I have never fully known or understood the things which I do. Such as knowing that the backbend I’m doing actually has a yogic name. I only know I need to do the backbend. I also don’t always know why a certain pose needs to be done. Is it opening my sacral chakra? Is it grounding me? Most times I can intuit it’s purpose, but not always. I am eager to learn all of this.
All the labels, and filling in all the blanks, is my responsibility through research, practice, and discipline. As I have researched and continued along my path, I came to know that I was doing yoga poses, such as cow face pose, goddess pose, headstands, happy baby pose, and many, many others. I’m sorry, I do not yet know the original names for these poses. And that is why I am eager to begin a structured yoga practice, though I am unfamiliar with where I should begin. I spent an hour typing this dissertation on my path because my intuition tells me I will learn something valuable from you and others in the process of sharing.
It’s my belief that everyone’s body already knows yoga. It is just a matter of quieting the mind and connecting to spirit and letting spirit do the work.
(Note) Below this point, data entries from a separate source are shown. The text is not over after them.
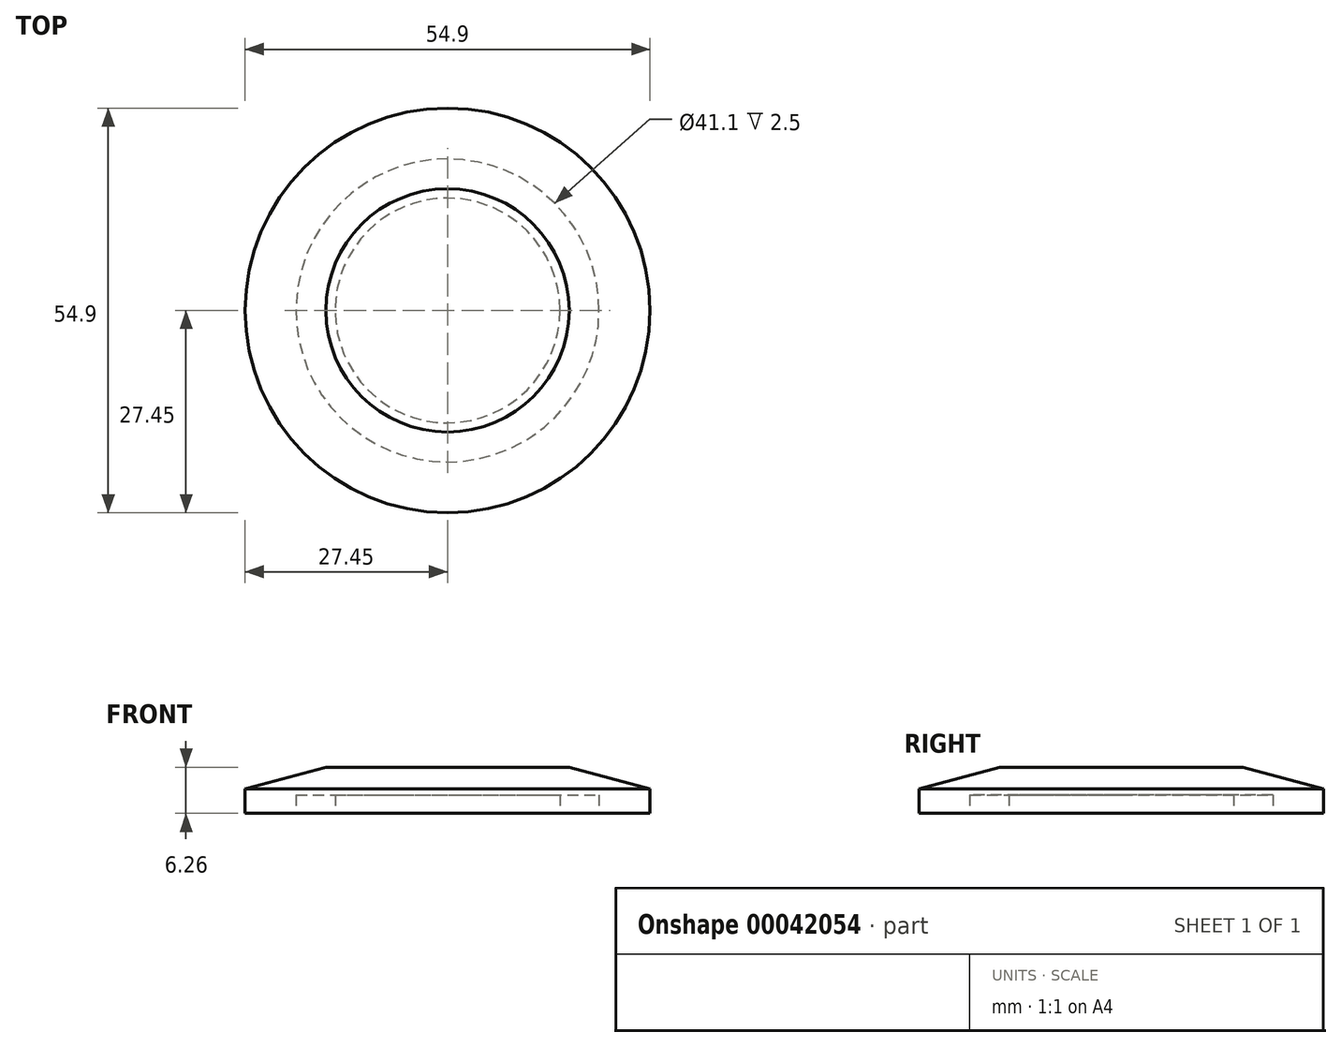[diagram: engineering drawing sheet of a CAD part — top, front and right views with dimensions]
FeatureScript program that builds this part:
annotation { "Feature Type Name" : "Feature", "Feature Type Description" : "" }
export const myFeature = defineFeature(function(context is Context, id is Id, definition is map)
    precondition{}
    {
        {
            var Q0;
            Q0=qCreatedBy(makeId("Front.planeOp"),FACE);
            var sketch = newSketch(context, id + "F0", { "sketchPlane" : qUnion([Q0])});
            skLineSegment(sketch, "E0", {"start": v(0, 0) * mm, "end": v(0, 6.26) * mm});
            skLineSegment(sketch, "E1", {"start": v(0, 6.26) * mm, "end": v(16.5, 6.26) * mm});
            skLineSegment(sketch, "E2", {"start": v(16.5, 6.26) * mm, "end": v(27.45, 3.3) * mm});
            skLineSegment(sketch, "E3", {"start": v(27.45, 3.3) * mm, "end": v(27.45, 0) * mm});
            skLineSegment(sketch, "E4", {"start": v(27.45, 0) * mm, "end": v(20.55, 0) * mm});
            skLineSegment(sketch, "E5", {"start": v(15.25, 0) * mm, "end": v(15.25, 2.5) * mm});
            skLineSegment(sketch, "E6", {"start": v(15.25, 2.5) * mm, "end": v(20.55, 2.5) * mm});
            skLineSegment(sketch, "E7", {"start": v(20.55, 2.5) * mm, "end": v(20.55, 0) * mm});
            skLineSegment(sketch, "E8.trimOffspring", {"start": v(15.25, 0) * mm, "end": v(0, 0) * mm});
            skSolve(sketch);
        }
        {
            var Q0;
            Q0=makeQuery(id+"F0.imprint","IMPRINT",FACE,{"disambiguationData":[TD([[makeQuery(id+"F0.imprint","IMPRINT",EDGE,{"derivedFrom":sQuery(id+"F0.wireOp",EDGE,"E0")}),-1.0]])]});
            var Q1;
            Q1=sQuery(id+"F0.wireOp",EDGE,"E0");
            revolve(context, id + "F1", {"entities" : qUnion([Q0]), "axis" : qUnion([Q1]), "revolveType" : RevolveType.FULL});
        }
    });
It is how I learned what I have so far. But, I lack discipline and am currently working on that facet of my spiritual growth. The meditations have always been sporadic, a little chaotic, and very unstructured. Only recently have I felt compelled to become more disciplined.
As you can see, I tend to follow my intuition as much as possible. So along that vein one day about two weeks ago while checking out new movie releases on Amazon, I saw a Shiva Rea Solar Flow DVD and spirit told me to get it so I did. I was familiar with most of the poses having already done them, but I never did them so repetitively and there were some new poses I was unfamiliar with. I felt very filled with energy, so happy, and also unable to sleep. So, I’m guessing the “solar” aspect needs to be balanced out with some kind of “lunar” aspect so that I remain better grounded. That is the “vinyasa” I was referring to.
And here I am today with unexpected killer cramps and heavy flow. The end. 
Other than that, I am a very “normal” person…lol…who enjoys camping, socializing, watching baseball, playing softball, and I haven’t given up alcohol yet. I have two daughters and most of my life revolves around them and their school activities. Most of my acquaintances and friends don’t know the things about me I just divulged here. I feel like a chameleon most of the time, divulging that side of me to those who can connect and finding other commonalities with those who are not ready to connect.
If you’ve gotten this far without writing me off as a whackjob…THANK YOU.
If you, or anyone else, have ANY suggestions from your own spirit for me regarding anything at all, I am open to hear you.